* What the task requires
Run through the data and copy out every line that mentions the word "Stiti".

* Task material
···

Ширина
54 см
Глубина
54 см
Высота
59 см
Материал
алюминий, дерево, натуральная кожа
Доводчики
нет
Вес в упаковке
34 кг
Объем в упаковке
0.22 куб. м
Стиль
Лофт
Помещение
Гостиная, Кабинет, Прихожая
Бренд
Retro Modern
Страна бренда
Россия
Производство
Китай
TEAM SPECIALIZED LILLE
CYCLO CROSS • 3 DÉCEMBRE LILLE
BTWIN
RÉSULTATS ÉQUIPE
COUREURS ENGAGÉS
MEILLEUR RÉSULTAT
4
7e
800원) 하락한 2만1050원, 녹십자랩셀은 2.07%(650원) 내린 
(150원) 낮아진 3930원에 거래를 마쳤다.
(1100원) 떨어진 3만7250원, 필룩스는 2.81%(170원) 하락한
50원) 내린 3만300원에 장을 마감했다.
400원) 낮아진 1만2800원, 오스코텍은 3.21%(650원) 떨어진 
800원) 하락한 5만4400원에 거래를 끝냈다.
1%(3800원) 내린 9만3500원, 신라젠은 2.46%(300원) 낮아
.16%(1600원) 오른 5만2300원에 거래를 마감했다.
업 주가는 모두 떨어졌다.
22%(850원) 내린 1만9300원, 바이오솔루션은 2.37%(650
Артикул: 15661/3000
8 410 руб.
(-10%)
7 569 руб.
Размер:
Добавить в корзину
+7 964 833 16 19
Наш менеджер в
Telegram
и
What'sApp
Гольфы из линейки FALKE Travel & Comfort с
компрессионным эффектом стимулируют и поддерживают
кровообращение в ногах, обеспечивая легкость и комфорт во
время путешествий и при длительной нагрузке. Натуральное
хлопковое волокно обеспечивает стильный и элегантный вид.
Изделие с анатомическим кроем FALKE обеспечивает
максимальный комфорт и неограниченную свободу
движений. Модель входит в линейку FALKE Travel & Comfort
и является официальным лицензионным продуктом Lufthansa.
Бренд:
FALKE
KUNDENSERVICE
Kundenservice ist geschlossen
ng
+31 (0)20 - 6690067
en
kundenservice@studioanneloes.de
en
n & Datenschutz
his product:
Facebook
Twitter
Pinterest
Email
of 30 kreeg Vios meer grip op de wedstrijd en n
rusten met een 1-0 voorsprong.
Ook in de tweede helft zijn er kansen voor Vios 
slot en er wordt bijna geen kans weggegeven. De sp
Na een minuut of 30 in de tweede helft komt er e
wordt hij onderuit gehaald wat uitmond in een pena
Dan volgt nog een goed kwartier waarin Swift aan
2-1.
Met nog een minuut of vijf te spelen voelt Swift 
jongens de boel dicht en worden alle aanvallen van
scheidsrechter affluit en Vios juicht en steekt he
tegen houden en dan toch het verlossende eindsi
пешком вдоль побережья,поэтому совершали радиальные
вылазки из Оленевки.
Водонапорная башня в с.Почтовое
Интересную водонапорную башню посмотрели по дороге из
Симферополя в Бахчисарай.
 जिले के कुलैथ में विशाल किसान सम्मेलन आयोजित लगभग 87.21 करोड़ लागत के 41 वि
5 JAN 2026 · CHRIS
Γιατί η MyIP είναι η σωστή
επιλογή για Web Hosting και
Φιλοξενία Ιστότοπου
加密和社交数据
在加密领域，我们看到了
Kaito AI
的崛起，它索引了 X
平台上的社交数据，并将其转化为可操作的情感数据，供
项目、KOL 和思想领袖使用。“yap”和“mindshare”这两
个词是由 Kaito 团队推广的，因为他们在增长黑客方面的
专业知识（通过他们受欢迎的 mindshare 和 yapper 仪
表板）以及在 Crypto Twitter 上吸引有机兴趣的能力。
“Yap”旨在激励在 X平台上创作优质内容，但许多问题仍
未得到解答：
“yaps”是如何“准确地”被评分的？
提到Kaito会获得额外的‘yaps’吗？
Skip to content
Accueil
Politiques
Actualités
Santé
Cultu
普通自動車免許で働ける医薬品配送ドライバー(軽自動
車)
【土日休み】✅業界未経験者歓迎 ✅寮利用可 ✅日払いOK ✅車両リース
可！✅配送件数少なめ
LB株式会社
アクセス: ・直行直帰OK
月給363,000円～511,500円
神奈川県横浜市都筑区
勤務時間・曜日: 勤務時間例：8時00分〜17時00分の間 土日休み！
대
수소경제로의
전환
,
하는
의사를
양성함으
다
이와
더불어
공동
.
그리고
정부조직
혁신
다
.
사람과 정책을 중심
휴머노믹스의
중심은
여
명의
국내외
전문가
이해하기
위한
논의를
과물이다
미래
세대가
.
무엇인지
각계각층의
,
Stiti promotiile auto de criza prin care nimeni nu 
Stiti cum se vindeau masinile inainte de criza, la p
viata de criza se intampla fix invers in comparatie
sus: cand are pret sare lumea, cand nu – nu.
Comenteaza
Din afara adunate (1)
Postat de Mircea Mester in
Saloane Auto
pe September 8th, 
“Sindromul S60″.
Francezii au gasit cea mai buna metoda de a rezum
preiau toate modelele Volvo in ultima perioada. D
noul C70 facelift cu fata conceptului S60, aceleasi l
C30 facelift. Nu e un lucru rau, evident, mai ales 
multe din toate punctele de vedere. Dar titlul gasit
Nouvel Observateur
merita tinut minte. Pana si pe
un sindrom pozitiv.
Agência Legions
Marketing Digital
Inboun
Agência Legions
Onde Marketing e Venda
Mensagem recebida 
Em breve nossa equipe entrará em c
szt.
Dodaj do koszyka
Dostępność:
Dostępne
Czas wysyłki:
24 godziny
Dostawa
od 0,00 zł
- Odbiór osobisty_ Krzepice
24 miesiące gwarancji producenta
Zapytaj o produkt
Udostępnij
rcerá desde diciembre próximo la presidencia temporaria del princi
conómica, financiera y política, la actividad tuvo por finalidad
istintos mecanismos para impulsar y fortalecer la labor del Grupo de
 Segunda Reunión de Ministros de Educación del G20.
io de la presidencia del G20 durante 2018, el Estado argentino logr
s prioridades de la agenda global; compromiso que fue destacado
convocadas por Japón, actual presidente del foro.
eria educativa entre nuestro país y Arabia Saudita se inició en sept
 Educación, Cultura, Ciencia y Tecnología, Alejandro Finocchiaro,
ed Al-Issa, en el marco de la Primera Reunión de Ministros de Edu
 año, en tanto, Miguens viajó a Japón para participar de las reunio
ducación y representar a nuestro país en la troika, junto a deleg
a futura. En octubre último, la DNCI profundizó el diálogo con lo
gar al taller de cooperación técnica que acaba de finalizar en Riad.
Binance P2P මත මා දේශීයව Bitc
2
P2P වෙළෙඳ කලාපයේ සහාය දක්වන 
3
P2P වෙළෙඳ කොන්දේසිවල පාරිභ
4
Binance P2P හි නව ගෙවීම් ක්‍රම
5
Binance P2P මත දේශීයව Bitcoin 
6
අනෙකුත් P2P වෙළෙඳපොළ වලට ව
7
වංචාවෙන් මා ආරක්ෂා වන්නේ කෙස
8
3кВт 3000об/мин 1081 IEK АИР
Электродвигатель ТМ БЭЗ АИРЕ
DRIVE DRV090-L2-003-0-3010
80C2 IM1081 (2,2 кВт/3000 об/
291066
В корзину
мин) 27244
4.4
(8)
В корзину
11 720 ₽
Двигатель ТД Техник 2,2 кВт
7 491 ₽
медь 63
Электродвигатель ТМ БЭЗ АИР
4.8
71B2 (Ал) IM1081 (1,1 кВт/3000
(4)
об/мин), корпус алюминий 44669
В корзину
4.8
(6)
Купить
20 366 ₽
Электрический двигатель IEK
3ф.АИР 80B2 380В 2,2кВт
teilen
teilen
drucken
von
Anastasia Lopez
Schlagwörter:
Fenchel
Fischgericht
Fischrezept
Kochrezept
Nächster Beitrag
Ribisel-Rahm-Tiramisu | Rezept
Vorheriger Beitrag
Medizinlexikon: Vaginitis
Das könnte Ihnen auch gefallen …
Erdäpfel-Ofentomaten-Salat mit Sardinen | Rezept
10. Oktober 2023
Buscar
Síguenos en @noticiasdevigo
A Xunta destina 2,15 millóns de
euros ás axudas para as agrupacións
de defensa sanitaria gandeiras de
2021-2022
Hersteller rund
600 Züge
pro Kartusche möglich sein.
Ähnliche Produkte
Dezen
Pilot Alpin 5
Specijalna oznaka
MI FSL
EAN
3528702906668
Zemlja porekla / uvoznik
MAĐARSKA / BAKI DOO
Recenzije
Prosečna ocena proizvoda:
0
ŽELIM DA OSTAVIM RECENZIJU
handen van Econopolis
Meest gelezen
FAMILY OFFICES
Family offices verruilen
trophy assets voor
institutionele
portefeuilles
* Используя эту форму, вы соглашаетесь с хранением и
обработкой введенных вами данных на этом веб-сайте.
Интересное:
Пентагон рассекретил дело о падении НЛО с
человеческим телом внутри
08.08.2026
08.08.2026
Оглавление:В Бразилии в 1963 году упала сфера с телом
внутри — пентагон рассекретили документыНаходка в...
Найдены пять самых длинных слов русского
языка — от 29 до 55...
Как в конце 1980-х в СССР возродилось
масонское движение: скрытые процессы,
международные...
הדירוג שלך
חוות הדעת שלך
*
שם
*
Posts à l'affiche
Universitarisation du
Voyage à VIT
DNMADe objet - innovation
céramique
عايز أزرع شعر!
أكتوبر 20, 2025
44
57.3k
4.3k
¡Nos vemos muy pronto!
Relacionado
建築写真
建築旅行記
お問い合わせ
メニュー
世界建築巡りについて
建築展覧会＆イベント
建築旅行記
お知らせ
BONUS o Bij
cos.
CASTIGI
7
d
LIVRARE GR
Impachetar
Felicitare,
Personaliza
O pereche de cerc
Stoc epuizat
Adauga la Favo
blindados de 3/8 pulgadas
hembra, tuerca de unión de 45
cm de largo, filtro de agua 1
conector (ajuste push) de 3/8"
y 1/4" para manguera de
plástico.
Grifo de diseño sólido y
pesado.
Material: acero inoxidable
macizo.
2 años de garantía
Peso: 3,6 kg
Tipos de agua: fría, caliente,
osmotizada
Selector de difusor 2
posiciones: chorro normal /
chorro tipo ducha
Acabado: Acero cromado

···

* Solved problem
Stiti promotiile auto de criza prin care nimeni nu 
Stiti cum se vindeau masinile inainte de criza, la p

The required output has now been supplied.